There was no time to wonder. The mist still clung to his skin, thick and suffocating. The Broken Layer had chosen him. And now, he had to survive it.

Without another moment's hesitation, Seyfe began to move. His instincts screamed at him to get out of the open, to find cover, but the landscape was barren, its ruins nothing more than jagged husks of a dead civilization. The ground beneath his feet cracked with every step, and the air tasted of rust and decay.

He barely took a dozen steps before he heard it—faint at first, then growing louder, a sound that made his blood run cold.

The screech of wings.

His heart pounded in his chest as he spun around, eyes scanning the sky, searching for the source.
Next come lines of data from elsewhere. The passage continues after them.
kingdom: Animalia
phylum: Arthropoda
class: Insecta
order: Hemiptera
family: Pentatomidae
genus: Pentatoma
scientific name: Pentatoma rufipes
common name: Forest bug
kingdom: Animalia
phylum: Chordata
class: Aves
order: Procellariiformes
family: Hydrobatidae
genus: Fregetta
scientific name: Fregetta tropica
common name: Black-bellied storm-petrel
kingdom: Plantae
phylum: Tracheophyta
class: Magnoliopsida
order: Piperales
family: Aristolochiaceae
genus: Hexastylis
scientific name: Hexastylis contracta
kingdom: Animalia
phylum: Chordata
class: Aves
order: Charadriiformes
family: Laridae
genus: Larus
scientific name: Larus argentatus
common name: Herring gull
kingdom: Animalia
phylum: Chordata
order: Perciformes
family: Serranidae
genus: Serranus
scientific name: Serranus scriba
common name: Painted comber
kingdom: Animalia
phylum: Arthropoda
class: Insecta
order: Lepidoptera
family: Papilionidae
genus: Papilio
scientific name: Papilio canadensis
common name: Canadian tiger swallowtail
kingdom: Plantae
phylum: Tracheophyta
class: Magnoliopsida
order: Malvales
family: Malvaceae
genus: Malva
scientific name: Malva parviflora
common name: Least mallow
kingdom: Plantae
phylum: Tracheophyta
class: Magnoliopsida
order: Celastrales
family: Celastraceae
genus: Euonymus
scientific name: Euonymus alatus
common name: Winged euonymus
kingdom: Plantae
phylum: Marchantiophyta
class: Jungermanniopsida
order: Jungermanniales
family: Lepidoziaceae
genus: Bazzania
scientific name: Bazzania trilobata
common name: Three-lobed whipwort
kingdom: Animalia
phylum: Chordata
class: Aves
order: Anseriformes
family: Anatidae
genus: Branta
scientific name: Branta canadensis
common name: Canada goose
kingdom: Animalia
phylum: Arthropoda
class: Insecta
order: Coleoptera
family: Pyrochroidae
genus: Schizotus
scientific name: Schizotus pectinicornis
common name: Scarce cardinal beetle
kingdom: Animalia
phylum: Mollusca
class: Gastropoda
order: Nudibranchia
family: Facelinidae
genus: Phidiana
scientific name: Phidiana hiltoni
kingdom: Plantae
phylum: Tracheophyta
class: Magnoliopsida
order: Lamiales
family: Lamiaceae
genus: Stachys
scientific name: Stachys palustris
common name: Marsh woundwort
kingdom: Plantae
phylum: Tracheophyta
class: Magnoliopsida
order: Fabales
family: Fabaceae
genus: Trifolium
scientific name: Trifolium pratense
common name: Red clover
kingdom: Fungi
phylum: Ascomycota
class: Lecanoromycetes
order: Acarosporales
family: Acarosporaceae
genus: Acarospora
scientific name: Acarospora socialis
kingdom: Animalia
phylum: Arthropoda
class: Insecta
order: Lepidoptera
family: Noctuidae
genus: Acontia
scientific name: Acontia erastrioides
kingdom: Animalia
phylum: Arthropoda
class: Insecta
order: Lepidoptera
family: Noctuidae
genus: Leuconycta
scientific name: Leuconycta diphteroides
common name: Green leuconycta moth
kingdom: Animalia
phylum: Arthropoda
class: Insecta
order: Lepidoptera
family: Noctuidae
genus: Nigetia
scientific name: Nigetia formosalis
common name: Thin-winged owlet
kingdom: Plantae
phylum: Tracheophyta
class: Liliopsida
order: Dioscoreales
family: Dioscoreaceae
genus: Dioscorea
And then he saw them—birds.

At least, they were once birds.

Now, they were twisted horrors, black-feathered creatures with eyes that bore into him like voids, endless pits of darkness. The air around them shimmered with a malevolent energy, their eyes leaking streams of blood as if they wept in agony. The birds circled above, the beating of their wings like the crackling of dry leaves, their feathers falling apart, decaying into nothingness as they flapped.

But worse than the sight was the sound—the horrible, echoing screech that rattled his bones, like the cry of something tortured beyond comprehension.

Seyfe stumbled backward, his grip tightening around the baby. He had no choice now but to run.

The creatures dived suddenly, their beaks wide, jagged, and sharp like the fangs of wild canines. Their wings fluttered with the sound of crumbling paper and grinding metal as they closed in on him, circling with unnatural speed, a nightmarish frenzy. He could see the decay in their wings—bones jutting out, feathers falling away in chunks, as though they were held together by the sheer will to destroy.

Blood continued to spill from their eyes, staining the air as though they were crying in agony. Yet, there was no pity in their gaze. Only hunger.

And they were hungry for him.

Seyfe didn't think. He sprinted, pushing through the heavy air, his boots kicking up dirt and dust as he desperately searched for anything to hide behind. But there was nothing. Only the hollow remains of twisted towers and rotting skeletons.

The birds screeched again, diving closer, their fangs bared, their wings decaying faster with every beat. Seyfe's pulse thundered in his ears. He could feel their cold breath on his skin, hear the scrape of their wings just above his head.

The Broken Layer wasn't just a place—it was a hunting ground.